演習課題
• a. 母との思い出をつづった文章のうち、「そして昭和12年頃結婚して、」から始まり「時に目を覚ましたようである。」で終わる部分を、一字一句違えずに書き写しなさい。
• b. 母との思い出をつづった文章は途中で切れている。最後の文の後に続く部分を書きなさい。

選んだ文章
------------------------------------------------
母との思い出
2015・11・11
 私は母に抱かれた記憶がない。私を産んで間もなく肺結核に侵されたからであろう。
母は栃木県茂木町から東京に単身で出てきた。23歳ぐらいだった。父は青森県七戸町
から同じく単身で東京に出てきて、母と知り合ったらしい。
 そして昭和12年頃結婚して、13年に私は長男として生まれた。父には青森から呼んだ
母にとっては姑や小姑が6人いたのである。私は大勢の家族に囲まれ、可愛がられちやほや
されていたようである。
 その後間もなく父は出征した。母は私の祖母や叔父叔母の力を借りながらであろう、私を
育ててくれた。
 それから数年して、父はマニラの激戦地で負傷して内地へ戻ってきた。それからは、我々
親子3人は、東京大崎の二階建借家で生活していた。
 私と父母三人は二階で、祖母や叔父叔母は階下で寝ていたようである。その頃は母の結核
は進行していたようで、私はいつも父と寝ていた。しかし、父のタバコ臭さや髭の痛さが嫌で
あった。ある夜、私は夜中に目を覚ました。いつものように父からはタバコの臭いが、私は脱出を
企てた。父の布団から母の布団に行こうとしたのである。ハイハイをしてゆっくりと母の布団に移ろ
うとした。ところがである、この脱出劇は失敗に終わった。父と母の布団の間にあったスタンドを
倒してしまったのである。バタンとでも音がしたのであろう、父母は同時に目を覚ましたようである。
------------------------------------------------
入力データ
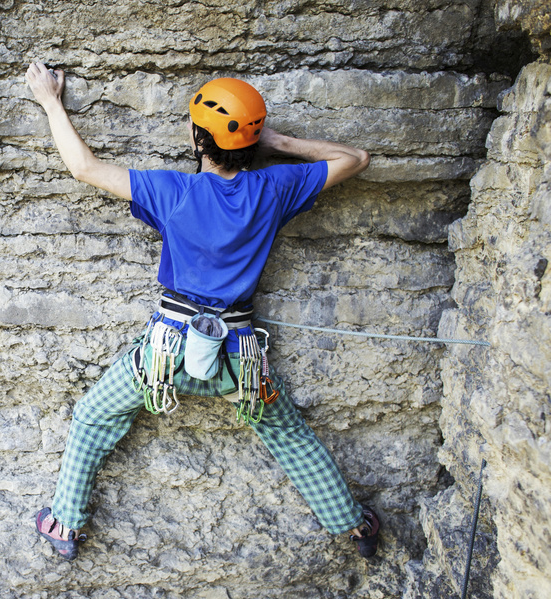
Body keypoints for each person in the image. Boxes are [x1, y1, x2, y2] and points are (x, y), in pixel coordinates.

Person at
------------------------------------------------
各問の解答
• a.
そして昭和12年頃結婚して、13年に私は長男として生まれた。父には青森から呼んだ
母にとっては姑や小姑が6人いたのである。私は大勢の家族に囲まれ、可愛がられちやほや
されていたようである。
 その後間もなく父は出征した。母は私の祖母や叔父叔母の力を借りながらであろう、私を
育ててくれた。
 それから数年して、父はマニラの激戦地で負傷して内地へ戻ってきた。それからは、我々
親子3人は、東京大崎の二階建借家で生活していた。
 私と父母三人は二階で、祖母や叔父叔母は階下で寝ていたようである。その頃は母の結核
は進行していたようで、私はいつも父と寝ていた。しかし、父のタバコ臭さや髭の痛さが嫌で
あった。ある夜、私は夜中に目を覚ました。いつものように父からはタバコの臭いが、私は脱出を
企てた。父の布団から母の布団に行こうとしたのである。ハイハイをしてゆっくりと母の布団に移ろ
うとした。ところがである、この脱出劇は失敗に終わった。父と母の布団の間にあったスタンドを
倒してしまったのである。バタンとでも音がしたのであろう、父母は同時に目を覚ましたようである。

• b.
私が寝ぼけたとでもおもったのであろう、父が私を自分の中に戻したのである。
 次の朝、父母から何らかの話があることを期待したが何もなかった、私は母と寝たいと訴えた
かったのだが。
 それからいくばくかの日が経ち、私と母は二人で母の実家近くに住むことになる。何故だか理由
はわからなかったが、母と二人の生活は楽しかったようだ。母の実家の裏にあるお寺の隣の
小さな家を借りたのである。寝るときは母と私の布団は別々であったようだ。私の布団は小さい
子供用だったと思う。そして、ある朝私はおねしょをしてしまった。私は時々おねしょをしていたよう
なのであるが、この時はとても素直な気持ちで母に「おかあさん、ごめんなさい!」とあやまった。
私はてっきり怒られることを覚悟していた。しかし、母はにっこりと微笑んで「いいんだよ、たけし」
と言ってくれた。この時の母の笑顔が今でも忘れられない。今思うと母と二人での生活は母の
病気療養のために家族と離れて、空気の良い田舎での生活を皆で話し合って決断したのかもしれ
ない。
 それから、こんなエピソードも記憶にある。父の妹が我々母子の家にやってきた時のことである。
 我が家のすぐそばに何軒かで共同で使用する井戸があった。ツルベ式の井戸である。竹竿の先に
桶がくくり付けてあって、その竹竿を井戸の底に落としてしまったのである。
 これは大変だということになった。この時母はどうしていたのであろうか、私の記憶にはない。ただ
ただ、叔母がうろたえるところだけしかわからない。多分、近所の人たちが助けてくれたのであろう。
 しかし、こんなツルベ式井戸を知っている私は年代的にも凄い経験をしてきたと思っている。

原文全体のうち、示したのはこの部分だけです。